Exercise objective:
Report each line of the records that contains the word "settings", treating uppercase and lowercase letters as different.

Data excerpts

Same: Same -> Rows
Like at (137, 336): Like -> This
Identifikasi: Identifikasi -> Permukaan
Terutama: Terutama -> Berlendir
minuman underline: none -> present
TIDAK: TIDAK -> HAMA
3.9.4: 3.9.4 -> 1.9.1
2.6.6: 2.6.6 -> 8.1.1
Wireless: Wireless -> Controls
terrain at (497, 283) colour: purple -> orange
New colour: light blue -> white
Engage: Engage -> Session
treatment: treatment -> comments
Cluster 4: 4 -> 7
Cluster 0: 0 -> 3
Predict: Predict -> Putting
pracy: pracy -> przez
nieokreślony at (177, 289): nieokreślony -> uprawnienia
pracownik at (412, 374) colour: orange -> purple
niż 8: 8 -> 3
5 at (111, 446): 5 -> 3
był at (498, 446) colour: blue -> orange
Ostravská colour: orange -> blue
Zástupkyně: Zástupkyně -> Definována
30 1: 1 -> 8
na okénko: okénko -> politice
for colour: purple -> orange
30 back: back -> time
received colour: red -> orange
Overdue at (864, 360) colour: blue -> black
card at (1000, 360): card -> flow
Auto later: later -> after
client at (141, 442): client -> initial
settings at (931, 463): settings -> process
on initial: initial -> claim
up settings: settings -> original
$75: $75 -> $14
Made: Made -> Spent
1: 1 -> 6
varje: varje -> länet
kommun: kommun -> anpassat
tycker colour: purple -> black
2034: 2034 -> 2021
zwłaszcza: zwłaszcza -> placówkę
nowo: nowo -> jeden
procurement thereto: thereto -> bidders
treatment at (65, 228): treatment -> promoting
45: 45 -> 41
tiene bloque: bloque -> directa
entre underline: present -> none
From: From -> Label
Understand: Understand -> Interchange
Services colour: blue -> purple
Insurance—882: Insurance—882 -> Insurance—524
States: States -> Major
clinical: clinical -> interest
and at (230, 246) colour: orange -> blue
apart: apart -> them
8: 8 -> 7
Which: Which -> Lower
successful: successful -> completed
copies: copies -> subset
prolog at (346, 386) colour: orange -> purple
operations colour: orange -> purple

Solution to the problem:
settings at (931, 463): settings -> process
up settings: settings -> original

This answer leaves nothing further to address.